Giovedì la campagna di Trump ha immediatamente avviato una raccolta di fondi dopo l'incriminazione. In un'e-mail ai sostenitori, Trump ha dichiarato: “Vi prego di dare un contributo per stare pacificamente con me oggi e dimostrare che non cederete MAI il nostro Paese alla sinistra radicale, con un impatto del 1.500%”.
Le reazioni della politica, da parte dei Repubblicani, sono quasi unanimi: il partito ha messo da parte le rivalità interne e si stringe attorno all’ex presidente. Così Kevin McCarthy, presidente della Camera: “Oggi è davvero un giorno buio per gli Stati Uniti d'America. È inconcepibile che un Presidente metta sotto accusa il principale candidato che gli si oppone. Joe Biden ha conservato documenti riservati per decenni. Io, e tutti gli americani che credono nello Stato di diritto, siamo al fianco del Presidente Trump contro questa grave ingiustizia. I Repubblicani della Camera chiederanno conto di questo sfacciato uso strumentale del potere”. “Questo è un affronto a tutti i cittadini: non possiamo trasformarci in una repubblica delle banane dove il partito al potere usa la forza della polizia per arrestare i suoi avversari politici”, ha dichiarato l’imprenditore Vivek Ramaswamy, candidato repubblicano alle presidenziali del 2024.

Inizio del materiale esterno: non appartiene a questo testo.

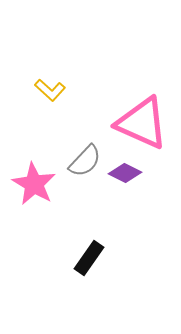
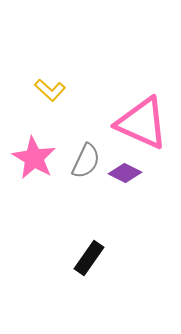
gray semicircle: moved 1 px right; rotated 18 degrees counterclockwise
pink star: moved 26 px up
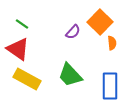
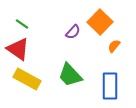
orange semicircle: moved 2 px right, 3 px down; rotated 136 degrees counterclockwise
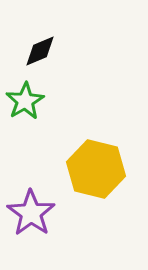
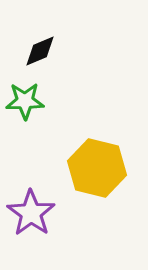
green star: rotated 30 degrees clockwise
yellow hexagon: moved 1 px right, 1 px up
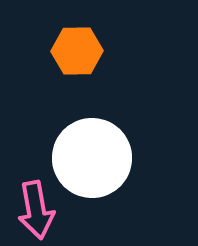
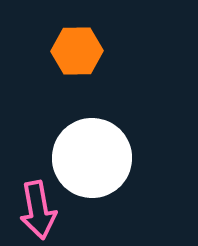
pink arrow: moved 2 px right
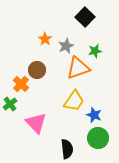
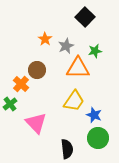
orange triangle: rotated 20 degrees clockwise
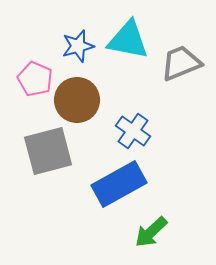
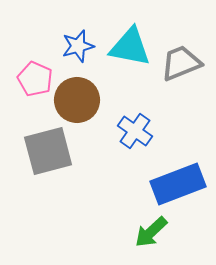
cyan triangle: moved 2 px right, 7 px down
blue cross: moved 2 px right
blue rectangle: moved 59 px right; rotated 8 degrees clockwise
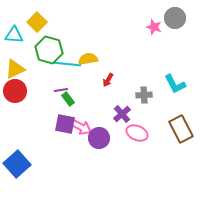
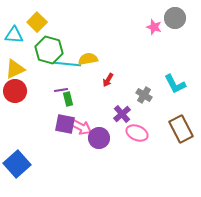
gray cross: rotated 35 degrees clockwise
green rectangle: rotated 24 degrees clockwise
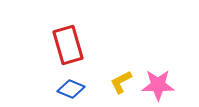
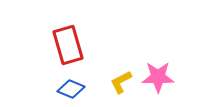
pink star: moved 8 px up
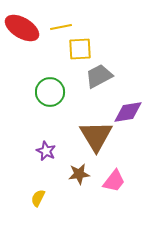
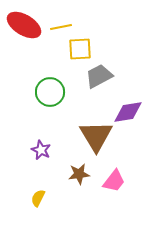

L'ex vicepresidente Mike Pence, che ha appena annunciato l’inizio della sua campagna, nonostante tutti i suoi profondi dissidi con l’ex presidente (soprattutto per l’assalto al Campidoglio) ha difeso Trump apertamente: “Sono rimasto molto turbato la scorsa estate quando, per la prima volta nella storia, è stato eseguito un mandato di perquisizione a casa di un ex presidente degli Stati Uniti”.
Non tutti la pensano allo stesso modo. Un altro candidato che correrà contro Trump nelle prossime primarie, l’ex governatore del New Jersey, Chris Christie, ha commentato, sull’incriminazione: “È un peso che Donald Trump dovrà portare, se sarà il candidato, alle elezioni generali di novembre, e perché vogliamo correre questo rischio?”. Anche Asa Hutchinson, candidato e governatore dell’Arkansas, ha un atteggiamento simile: “Donald Trump è l'obiettivo di un'indagine criminale in corso. Per questo dovrebbe fare un passo indietro, pensare al bene del Paese prima che alla sua candidatura”.
Ma gli elettori come la prenderanno? Finora la media dei sondaggi nazionali di Real Clear Politics, danno ancora Trump in testa rispetto a qualsiasi altro candidato repubblicano e vincente in una possibile sfida con Biden. È ancora troppo presto per capire quale sia l’impatto di questa ultima incriminazione. Ma nel precedente caso, a New York, l’effetto era stato quello di galvanizzare l’elettorato di destra a favore di Trump. E quello era solo un’incriminazione che riguardava il pagamento a una ex pornostar. Adesso è direttamente il governo federale, cioè Biden, contro Trump. Cosa si può immaginare di ancor più divisivo?